━━ Given data
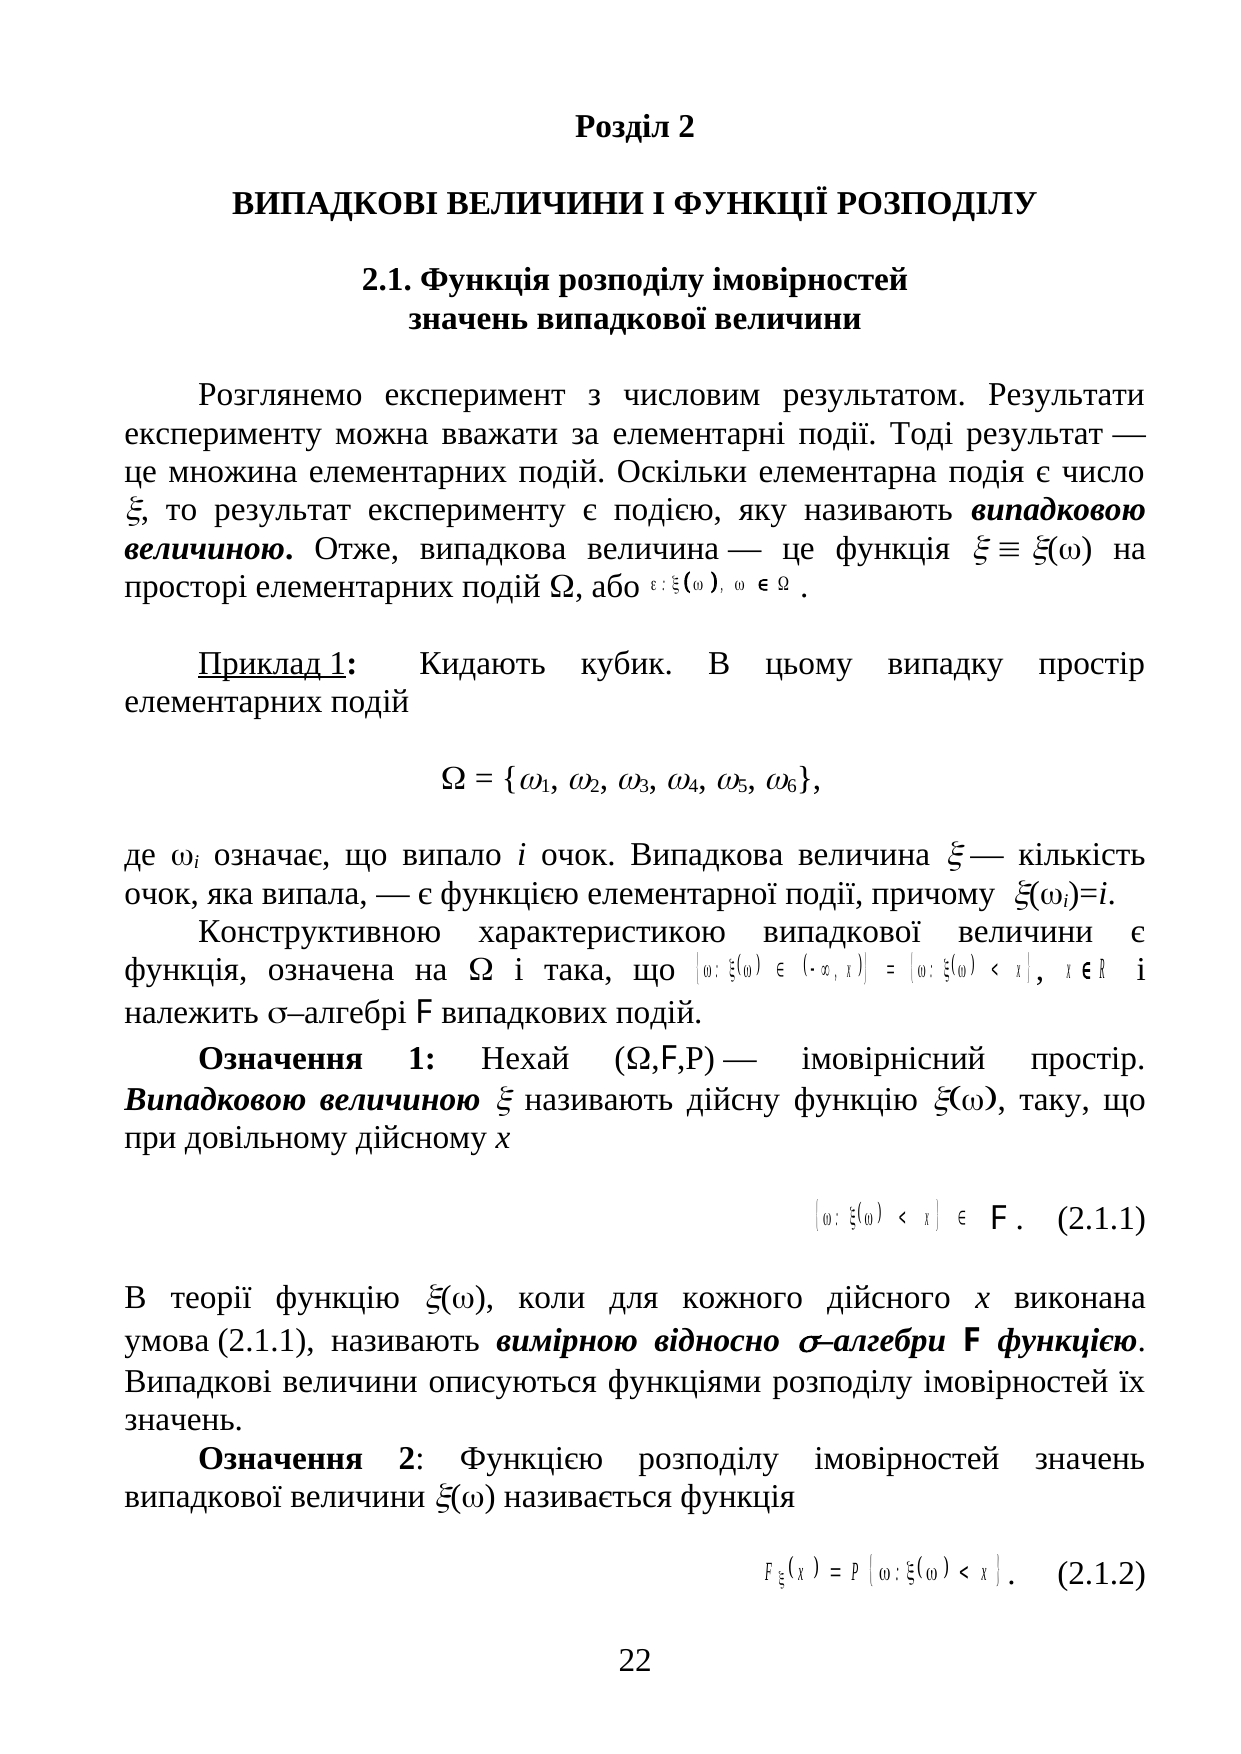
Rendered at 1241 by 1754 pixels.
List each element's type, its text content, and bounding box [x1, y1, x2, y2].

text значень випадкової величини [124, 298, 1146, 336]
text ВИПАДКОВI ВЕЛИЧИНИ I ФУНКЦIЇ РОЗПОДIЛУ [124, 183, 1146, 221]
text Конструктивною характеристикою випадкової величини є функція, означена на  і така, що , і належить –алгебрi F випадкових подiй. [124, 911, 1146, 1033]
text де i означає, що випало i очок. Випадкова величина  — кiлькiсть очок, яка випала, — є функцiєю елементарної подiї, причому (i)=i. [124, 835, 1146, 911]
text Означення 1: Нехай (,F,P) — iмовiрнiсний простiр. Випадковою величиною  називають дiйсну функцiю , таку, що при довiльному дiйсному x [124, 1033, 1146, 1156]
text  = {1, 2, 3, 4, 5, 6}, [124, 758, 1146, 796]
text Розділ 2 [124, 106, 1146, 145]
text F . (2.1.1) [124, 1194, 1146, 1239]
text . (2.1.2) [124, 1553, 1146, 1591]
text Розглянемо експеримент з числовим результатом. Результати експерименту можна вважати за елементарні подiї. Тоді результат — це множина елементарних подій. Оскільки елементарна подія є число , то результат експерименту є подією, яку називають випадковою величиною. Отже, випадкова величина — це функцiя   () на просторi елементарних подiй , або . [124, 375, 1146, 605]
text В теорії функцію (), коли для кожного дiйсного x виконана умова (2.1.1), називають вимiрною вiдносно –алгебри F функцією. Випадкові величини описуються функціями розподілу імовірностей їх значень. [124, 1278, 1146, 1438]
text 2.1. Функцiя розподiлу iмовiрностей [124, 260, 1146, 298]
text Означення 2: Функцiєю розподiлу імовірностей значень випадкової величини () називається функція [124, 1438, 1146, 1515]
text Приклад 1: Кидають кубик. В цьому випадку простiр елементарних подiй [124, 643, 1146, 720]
━━━━
▸ **Short task**
Write out every line above exactly as it appears, leaving out the picture.

▸ **Response for this exercise**
Rendered at 1241 by 1754 pixels.
List each element's type, its text content, and bounding box [x1, y1, x2, y2].

text значень випадкової величини [124, 298, 1146, 336]
text ВИПАДКОВI ВЕЛИЧИНИ I ФУНКЦIЇ РОЗПОДIЛУ [124, 183, 1146, 221]
text Конструктивною характеристикою випадкової величини є функція, означена на  і така, що , і належить –алгебрi F випадкових подiй. [124, 911, 1146, 1033]
text де i означає, що випало i очок. Випадкова величина  — кiлькiсть очок, яка випала, — є функцiєю елементарної подiї, причому (i)=i. [124, 835, 1146, 911]
text Означення 1: Нехай (,F,P) — iмовiрнiсний простiр. Випадковою величиною  називають дiйсну функцiю , таку, що при довiльному дiйсному x [124, 1033, 1146, 1156]
text  = {1, 2, 3, 4, 5, 6}, [124, 758, 1146, 796]
text Розділ 2 [124, 106, 1146, 145]
text F . (2.1.1) [124, 1194, 1146, 1239]
text . (2.1.2) [124, 1553, 1146, 1591]
text Розглянемо експеримент з числовим результатом. Результати експерименту можна вважати за елементарні подiї. Тоді результат — це множина елементарних подій. Оскільки елементарна подія є число , то результат експерименту є подією, яку називають випадковою величиною. Отже, випадкова величина — це функцiя   () на просторi елементарних подiй , або . [124, 375, 1146, 605]
text В теорії функцію (), коли для кожного дiйсного x виконана умова (2.1.1), називають вимiрною вiдносно –алгебри F функцією. Випадкові величини описуються функціями розподілу імовірностей їх значень. [124, 1278, 1146, 1438]
text 2.1. Функцiя розподiлу iмовiрностей [124, 260, 1146, 298]
text Означення 2: Функцiєю розподiлу імовірностей значень випадкової величини () називається функція [124, 1438, 1146, 1515]
text Приклад 1: Кидають кубик. В цьому випадку простiр елементарних подiй [124, 643, 1146, 720]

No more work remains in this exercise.